Experts say opening the Northeast Canyons and Seamounts monument to fishing will do little to improve the lot of fishermen, whose industry has contracted over the past few decades as the Gulf of Maine ― which stretches 36,000 square miles from Massachusetts to Nova Scotia, Canada ― is warming faster than almost any other body of water on Earth. At an average increase of 0.11 degrees Fahrenheit per year over the past three decades, Gulf of Maine temperatures are surging more rapidly than those in 99% of global oceans.

So-called climate shocks ― significant deviations from average temperatures ― sent fishing jobs in New England’s coastal counties plummeting 16% from 1996 to 2017, according to a peer-reviewed University of Delaware study published in December. Meanwhile, the New England fishery for Northern shrimp has remained closed for seven consecutive years and record lobster hauls over the past decade in Maine now look set to decline, according to two studies published last year.

“What rolling back the monument does is it puts a really vulnerable and ancient ocean ecosystem at risk for minimum economic benefit, at the cost of distracting from the real problem facing Maine’s fisheries and U.S. fisheries as a whole, which is climate change,” said Miriam Goldstein, the director of ocean policy at the Center for American Progress.

Scientists warn that the simultaneous climate and biodiversity crises pose an existential threat to support systems upon which humans rely, and there are growing calls for world governments to better safeguard intact ecosystems. A United Nations draft biodiversity plan released earlier this year calls for protecting 30% of all lands and oceans by 2030, with at least 10% put under “strict protection.”

Policy ideas to implement those goals are being developed. Last year, Sen. Elizabeth Warren (D-Mass.) vowed to implement a “Blue New Deal” as part of her presidential campaign. The plan, now championed by groups drafting climate policies for the Democratic Party, includes proposals to conserve more open ocean and ramp up prosecutions of polluters, particularly agribusiness giants whose waste runoff is a major source of toxic algae-fueling nitrogen.

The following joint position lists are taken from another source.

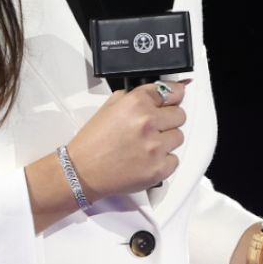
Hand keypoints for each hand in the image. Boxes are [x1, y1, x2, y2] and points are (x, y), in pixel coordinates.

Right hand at [66, 80, 187, 196]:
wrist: (82, 171)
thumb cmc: (93, 142)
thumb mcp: (110, 107)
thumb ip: (138, 97)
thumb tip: (163, 91)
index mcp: (137, 103)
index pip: (172, 91)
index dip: (174, 96)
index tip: (174, 98)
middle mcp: (148, 122)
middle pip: (180, 115)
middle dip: (168, 120)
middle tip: (151, 128)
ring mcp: (155, 147)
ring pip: (179, 137)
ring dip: (166, 141)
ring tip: (145, 145)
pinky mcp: (159, 168)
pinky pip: (174, 159)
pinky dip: (163, 161)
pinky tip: (145, 160)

Trump’s proclamation does not shrink the boundary of the Northeast Canyons and Seamounts monument, although critics argue that opening the site to commercial fishing undermines the very intent of the designation. The site and other U.S. marine monuments were established to protect resources and restore the health of the ocean, including fish stocks.

Ahead of Trump’s trip, Saving Seafood, a Washington, D.C.-based industry group, issued a press release about a letter that the nation’s eight regional fishery management councils sent late last month calling for the Department of Commerce to lift fishing restrictions in all U.S. marine monuments.

“The ban on commercial fishing within Marine National Monument waters is a regulatory burden on domestic fisheries, requiring many of the affected American fishermen to travel outside U.S. waters with increased operational expenses and higher safety-at-sea risks,” the councils wrote.

The president’s action on Friday is certain to face legal challenges.

“This unlawful order to remove critical protections for the only marine national monument in the Atlantic will push numerous endangered species closer to the brink,” Collin O’Mara, president and CEO of the National Wildlife Federation, said in a statement. “Just as we are committed to reversing the illegal assaults on western national monuments, so too will we work with our partners to reverse this dreadful decision.”

CORRECTION: The article misattributed authorship of the letter sent to the Commerce Department to Saving Seafood. The letter was co-signed by all eight of the nation’s regional fishery management councils.